● **Material supplied**:
━━━━━━━━━━━━━━━━━━━━━━━━━━━━━━

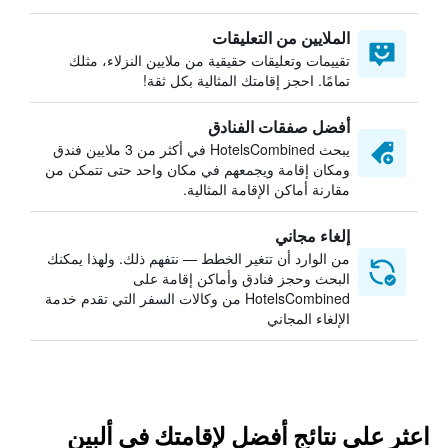
الملايين من التعليقات
تقييمات وتعليقات حقيقية من ملايين النزلاء، مثلك
تمامًا. احجز إقامتك المثالية بكل ثقة!
أفضل صفقات الفنادق
يبحث HotelsCombined في أكثر من 3 ملايين فندق
ومكان إقامة ويجمعهم في مكان واحد حتى تتمكن من
مقارنة أماكن الإقامة المثالية.
إلغاء مجاني
من الوارد أن تتغير الخطط — نتفهم ذلك. ولهذا يمكنك
البحث وحجز فنادق وأماكن إقامة على
HotelsCombined من وكالات السفر التي تقدم خدمة
الإلغاء المجاني
اعثر على نتائج أفضل لإقامتك في ألبين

━━━━━━━━━━━━━━━━━━━━━━━━━━━━━━

● **What the exercise asks**: Retype, exactly and only, the lines running from the one with "HotelsCombined من وكالات السفر التي تقدم خدمة" through the final line of the listing above.

● **Answer to the exercise**:
HotelsCombined من وكالات السفر التي تقدم خدمة
الإلغاء المجاني
اعثر على نتائج أفضل لإقامتك في ألبين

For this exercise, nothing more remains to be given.